#### Text under study:
New research, published in 2015 in the journal Gynecologic Oncology, stated that notable changes in the vaginal microbiome (reminder: those microorganisms that call your vagina home) may point to cancer. NextGen Jane's system of using tampons to test for this form of cancer could be a minimally invasive way for women to catch it before it's too late. As soon as NextGen Jane's endometriosis test goes out, ideally in the next few years, ovarian cancer testing will be next in line.
About one in 10 infants are born prematurely, according to statistics from the Centers for Disease Control and Prevention. Preterm labor (when a mother goes into labor before 37 weeks) can cause a wide range of issues for babies, including difficulty breathing, vision, and hearing problems, among others, according to the CDC. Martin says that medical professionals run tests and ultrasounds to try to predict and prevent preterm labor, but "there isn't a test we can do on all women and get usable results to predict preterm labor. Instead, we have to tailor the tests and treatments to each person."
Although there are ways to determine whether a mother is at risk for preterm labor (including being pregnant with multiple children or looking for uterine or cervical abnormalities, according to the American Pregnancy Association, says Tariyal, doctors don't always test for it. Part of the reason, she believes, is due to the fact that there isn't really a tried-and-true treatment or way to prevent premature birth.
Now, brand new research published in the Proceedings of the National Academy of Sciences suggests the potential ability to use vaginal microbiome data to predict preterm labor, which tampons could easily collect. A 2008 study in the UK medical journal the Lancet, suggests that women who give birth prematurely in hospitals that specialize in premature birth are more likely to have a healthy child. Therefore, it would make sense for many women to be aware of their likelihood to enter premature labor and use that knowledge to help inform their choices, such as where they'd prefer to give birth.

#### Exercise tasks:
• 1. Reproduce the passage on tampon-based health testing, starting at "Now, brand new" and ending at "to give birth.".
• 2. In the passage on tampon-based health testing, labor that begins before how many weeks counts as preterm labor?

#### Chart analysis data:
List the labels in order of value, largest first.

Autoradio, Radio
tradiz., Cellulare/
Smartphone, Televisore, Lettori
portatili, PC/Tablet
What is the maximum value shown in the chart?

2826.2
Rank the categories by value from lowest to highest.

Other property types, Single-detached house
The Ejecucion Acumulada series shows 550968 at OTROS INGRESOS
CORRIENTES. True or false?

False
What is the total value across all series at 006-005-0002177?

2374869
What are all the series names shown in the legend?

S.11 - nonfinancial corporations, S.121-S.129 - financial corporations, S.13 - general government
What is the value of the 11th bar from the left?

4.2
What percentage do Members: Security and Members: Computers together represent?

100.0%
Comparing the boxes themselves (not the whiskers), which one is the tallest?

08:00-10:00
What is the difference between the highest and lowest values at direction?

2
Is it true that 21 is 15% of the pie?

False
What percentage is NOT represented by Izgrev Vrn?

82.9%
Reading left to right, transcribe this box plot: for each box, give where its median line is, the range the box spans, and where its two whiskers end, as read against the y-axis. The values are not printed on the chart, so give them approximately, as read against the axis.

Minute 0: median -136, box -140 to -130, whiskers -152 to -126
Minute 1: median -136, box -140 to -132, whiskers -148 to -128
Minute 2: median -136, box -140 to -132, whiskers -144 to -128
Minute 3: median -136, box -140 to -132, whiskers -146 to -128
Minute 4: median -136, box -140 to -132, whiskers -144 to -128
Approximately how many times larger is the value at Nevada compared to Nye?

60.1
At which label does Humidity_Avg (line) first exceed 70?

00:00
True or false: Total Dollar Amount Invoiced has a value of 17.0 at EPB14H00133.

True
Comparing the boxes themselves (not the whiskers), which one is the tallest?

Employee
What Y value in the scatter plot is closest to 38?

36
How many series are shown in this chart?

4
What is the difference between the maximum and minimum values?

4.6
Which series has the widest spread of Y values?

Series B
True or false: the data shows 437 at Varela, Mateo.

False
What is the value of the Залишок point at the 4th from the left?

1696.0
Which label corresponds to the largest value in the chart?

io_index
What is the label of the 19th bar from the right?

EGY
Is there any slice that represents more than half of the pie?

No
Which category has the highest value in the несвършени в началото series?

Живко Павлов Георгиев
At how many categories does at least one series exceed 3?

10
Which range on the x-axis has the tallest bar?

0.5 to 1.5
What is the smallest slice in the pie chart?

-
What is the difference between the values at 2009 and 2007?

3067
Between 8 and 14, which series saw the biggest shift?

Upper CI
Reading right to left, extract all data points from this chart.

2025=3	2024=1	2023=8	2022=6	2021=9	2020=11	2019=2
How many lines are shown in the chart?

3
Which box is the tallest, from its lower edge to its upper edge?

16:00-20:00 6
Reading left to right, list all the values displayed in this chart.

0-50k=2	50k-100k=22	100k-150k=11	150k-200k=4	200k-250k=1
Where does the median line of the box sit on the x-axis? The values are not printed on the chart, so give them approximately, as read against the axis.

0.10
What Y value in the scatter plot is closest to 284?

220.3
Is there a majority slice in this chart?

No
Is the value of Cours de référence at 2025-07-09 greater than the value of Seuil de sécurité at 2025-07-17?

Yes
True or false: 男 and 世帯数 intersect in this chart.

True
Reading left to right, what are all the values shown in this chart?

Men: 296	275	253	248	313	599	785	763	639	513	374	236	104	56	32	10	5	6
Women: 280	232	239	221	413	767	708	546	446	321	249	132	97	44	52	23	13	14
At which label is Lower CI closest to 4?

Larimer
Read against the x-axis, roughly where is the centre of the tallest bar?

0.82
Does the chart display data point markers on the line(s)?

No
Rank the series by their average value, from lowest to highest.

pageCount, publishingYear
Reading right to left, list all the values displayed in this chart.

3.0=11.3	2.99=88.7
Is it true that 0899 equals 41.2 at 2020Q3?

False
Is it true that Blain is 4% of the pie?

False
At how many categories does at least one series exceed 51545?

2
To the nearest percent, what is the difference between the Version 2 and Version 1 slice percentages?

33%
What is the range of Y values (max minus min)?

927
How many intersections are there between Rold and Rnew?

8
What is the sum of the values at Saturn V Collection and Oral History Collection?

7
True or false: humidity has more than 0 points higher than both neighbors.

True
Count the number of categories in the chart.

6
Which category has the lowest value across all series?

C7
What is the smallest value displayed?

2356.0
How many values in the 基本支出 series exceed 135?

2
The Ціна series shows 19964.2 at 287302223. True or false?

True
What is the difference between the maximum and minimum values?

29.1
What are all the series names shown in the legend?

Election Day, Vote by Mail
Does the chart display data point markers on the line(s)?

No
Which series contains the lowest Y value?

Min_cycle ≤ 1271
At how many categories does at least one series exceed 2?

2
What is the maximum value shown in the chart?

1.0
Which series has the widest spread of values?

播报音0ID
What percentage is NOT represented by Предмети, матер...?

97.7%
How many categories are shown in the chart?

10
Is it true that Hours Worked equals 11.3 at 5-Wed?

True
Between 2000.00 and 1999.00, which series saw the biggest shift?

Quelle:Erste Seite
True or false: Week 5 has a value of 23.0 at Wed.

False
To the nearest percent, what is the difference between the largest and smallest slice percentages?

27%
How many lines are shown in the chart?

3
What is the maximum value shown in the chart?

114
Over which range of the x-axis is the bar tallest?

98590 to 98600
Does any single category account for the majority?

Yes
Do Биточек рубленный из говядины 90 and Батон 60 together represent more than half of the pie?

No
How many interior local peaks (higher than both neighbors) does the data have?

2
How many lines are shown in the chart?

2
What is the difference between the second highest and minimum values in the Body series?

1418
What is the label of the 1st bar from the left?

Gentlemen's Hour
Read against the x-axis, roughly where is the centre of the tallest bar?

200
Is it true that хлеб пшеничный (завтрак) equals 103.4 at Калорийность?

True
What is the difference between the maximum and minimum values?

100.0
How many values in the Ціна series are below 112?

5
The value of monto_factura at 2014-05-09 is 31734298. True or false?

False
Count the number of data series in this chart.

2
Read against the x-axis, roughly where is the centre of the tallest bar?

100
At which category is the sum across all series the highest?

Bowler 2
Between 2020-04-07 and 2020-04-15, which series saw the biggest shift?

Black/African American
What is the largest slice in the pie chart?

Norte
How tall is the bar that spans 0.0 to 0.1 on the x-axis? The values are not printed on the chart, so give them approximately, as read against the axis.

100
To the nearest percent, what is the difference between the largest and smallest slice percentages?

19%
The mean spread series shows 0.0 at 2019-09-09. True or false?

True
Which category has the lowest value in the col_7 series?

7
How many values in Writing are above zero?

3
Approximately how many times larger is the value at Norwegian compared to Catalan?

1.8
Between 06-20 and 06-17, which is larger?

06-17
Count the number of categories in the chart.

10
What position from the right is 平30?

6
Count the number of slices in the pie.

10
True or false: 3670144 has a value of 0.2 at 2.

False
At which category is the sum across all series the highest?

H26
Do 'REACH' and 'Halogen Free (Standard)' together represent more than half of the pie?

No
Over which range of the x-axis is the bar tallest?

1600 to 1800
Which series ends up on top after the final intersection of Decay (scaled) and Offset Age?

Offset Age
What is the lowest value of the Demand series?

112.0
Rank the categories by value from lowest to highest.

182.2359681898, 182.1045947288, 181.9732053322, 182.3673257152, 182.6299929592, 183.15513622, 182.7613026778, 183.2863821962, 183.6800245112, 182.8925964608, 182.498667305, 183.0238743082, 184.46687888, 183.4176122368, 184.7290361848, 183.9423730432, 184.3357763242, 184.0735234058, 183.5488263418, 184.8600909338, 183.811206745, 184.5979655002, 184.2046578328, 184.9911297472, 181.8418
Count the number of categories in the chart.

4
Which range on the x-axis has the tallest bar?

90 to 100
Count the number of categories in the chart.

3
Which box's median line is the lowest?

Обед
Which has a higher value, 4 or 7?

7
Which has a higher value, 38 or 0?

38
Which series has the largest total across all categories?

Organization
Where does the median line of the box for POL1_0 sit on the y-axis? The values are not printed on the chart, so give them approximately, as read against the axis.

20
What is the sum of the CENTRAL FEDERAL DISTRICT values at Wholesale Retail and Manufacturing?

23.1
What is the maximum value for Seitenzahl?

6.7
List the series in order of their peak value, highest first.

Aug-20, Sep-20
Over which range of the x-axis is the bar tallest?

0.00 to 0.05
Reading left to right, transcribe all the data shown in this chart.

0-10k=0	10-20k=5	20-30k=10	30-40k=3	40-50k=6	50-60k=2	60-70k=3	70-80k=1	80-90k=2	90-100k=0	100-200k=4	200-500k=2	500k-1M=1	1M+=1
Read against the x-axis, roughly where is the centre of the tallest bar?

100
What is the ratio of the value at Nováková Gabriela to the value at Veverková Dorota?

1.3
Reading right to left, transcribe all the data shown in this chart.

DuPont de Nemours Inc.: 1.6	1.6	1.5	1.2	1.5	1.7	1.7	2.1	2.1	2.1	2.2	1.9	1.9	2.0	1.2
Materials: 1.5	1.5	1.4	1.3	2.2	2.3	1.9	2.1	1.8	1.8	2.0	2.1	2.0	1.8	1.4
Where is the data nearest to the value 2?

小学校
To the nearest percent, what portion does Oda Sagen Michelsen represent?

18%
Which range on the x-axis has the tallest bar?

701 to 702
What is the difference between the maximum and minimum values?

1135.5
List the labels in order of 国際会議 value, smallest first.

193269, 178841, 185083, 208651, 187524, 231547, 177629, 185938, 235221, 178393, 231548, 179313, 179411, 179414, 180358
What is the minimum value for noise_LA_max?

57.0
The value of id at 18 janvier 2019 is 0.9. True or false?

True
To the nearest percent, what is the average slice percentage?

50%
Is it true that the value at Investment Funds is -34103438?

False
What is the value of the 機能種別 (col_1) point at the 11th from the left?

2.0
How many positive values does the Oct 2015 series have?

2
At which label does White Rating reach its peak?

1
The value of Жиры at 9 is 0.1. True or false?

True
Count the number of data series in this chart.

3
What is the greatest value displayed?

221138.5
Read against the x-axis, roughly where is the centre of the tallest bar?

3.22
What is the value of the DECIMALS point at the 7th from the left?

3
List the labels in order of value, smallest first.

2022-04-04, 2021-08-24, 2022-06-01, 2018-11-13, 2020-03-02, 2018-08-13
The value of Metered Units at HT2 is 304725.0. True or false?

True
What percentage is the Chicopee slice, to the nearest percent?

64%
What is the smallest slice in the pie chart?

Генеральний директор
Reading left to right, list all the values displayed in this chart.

#### Exercise solutions:
• 1.
Now, brand new research published in the Proceedings of the National Academy of Sciences suggests the potential ability to use vaginal microbiome data to predict preterm labor, which tampons could easily collect. A 2008 study in the UK medical journal the Lancet, suggests that women who give birth prematurely in hospitals that specialize in premature birth are more likely to have a healthy child. Therefore, it would make sense for many women to be aware of their likelihood to enter premature labor and use that knowledge to help inform their choices, such as where they'd prefer to give birth.

• 2. Before 37 weeks.